High school is where life starts to get serious. You are becoming the person you were meant to be, and you dream about what you will do. Forty years later – almost a lifetime – what happened? Did things work out the way you imagined? Are you where you want to be? And after all that time – who are you? How are you doing in the performance of your life?

 

Filmmaker John Sanborn made discoveries by attending his 40th high school reunion with a film crew to interview former classmates, find answers to those questions, and gain a measure of closure. The result is a highly personal video memoir that blends interviews with contemplations and meditations on the unpredictable challenges and life-altering transformations fifteen graduates from Walt Whitman High School faced in the years before they all met again.

 

And to show us, ultimately, that life is a long list of things.

the 3 versions of sanborn

​​As with any good memoir, who I am in the story is a character like myself, but something more. Something disruptive and injected into the memories of me and my clasmates and to question what's real and what is remembered. To do this I will be played by 3 forms. My daughter Miranda as my young, innocent self. And Thais Schwab as my angry alter-ego. And me as, well, me.

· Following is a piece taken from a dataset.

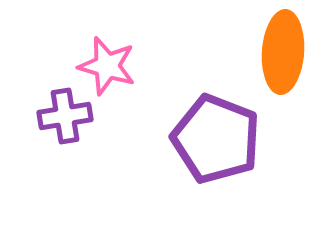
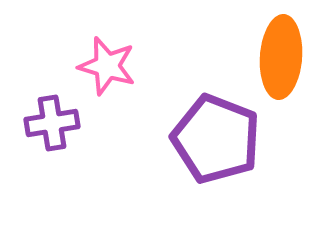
orange ellipse: moved 2 px left, 5 px down
purple cross: moved 13 px left, 7 px down
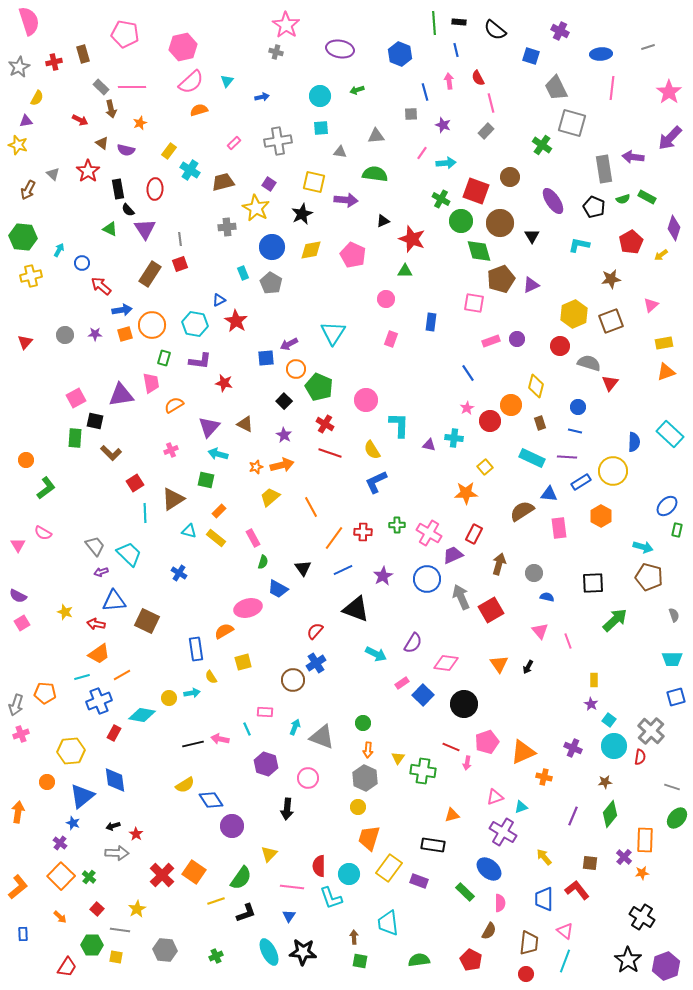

the agony of architecture​​

Down that hallway, or around that corner lies my past. The walls are a different color but this is where my dreams take place - those scary ones where I am running for a class I will never find, and the halls are filling with water.
 
Yes, the nightmares started here.
fragments of memories

Try as I might, I cannot rmember much of High School, including many of the people at the reunion (some of whom we interviewed) but they all remember me. What is real and what is a story produced by the filter of memory?
 
And how does it feel to be closer to the end, than to the begining?
my classmates (from long ago)

I know some of these people really well, and I am still in touch with a few. But others I had not spoken to in 40 years - a lifetime. We all started in the same place, handed the same 3 act script - how well did we perform this role of a lifetime... let's find out.
 
I asked about the past, I asked about their lives and they told me the truth and what I wanted to hear.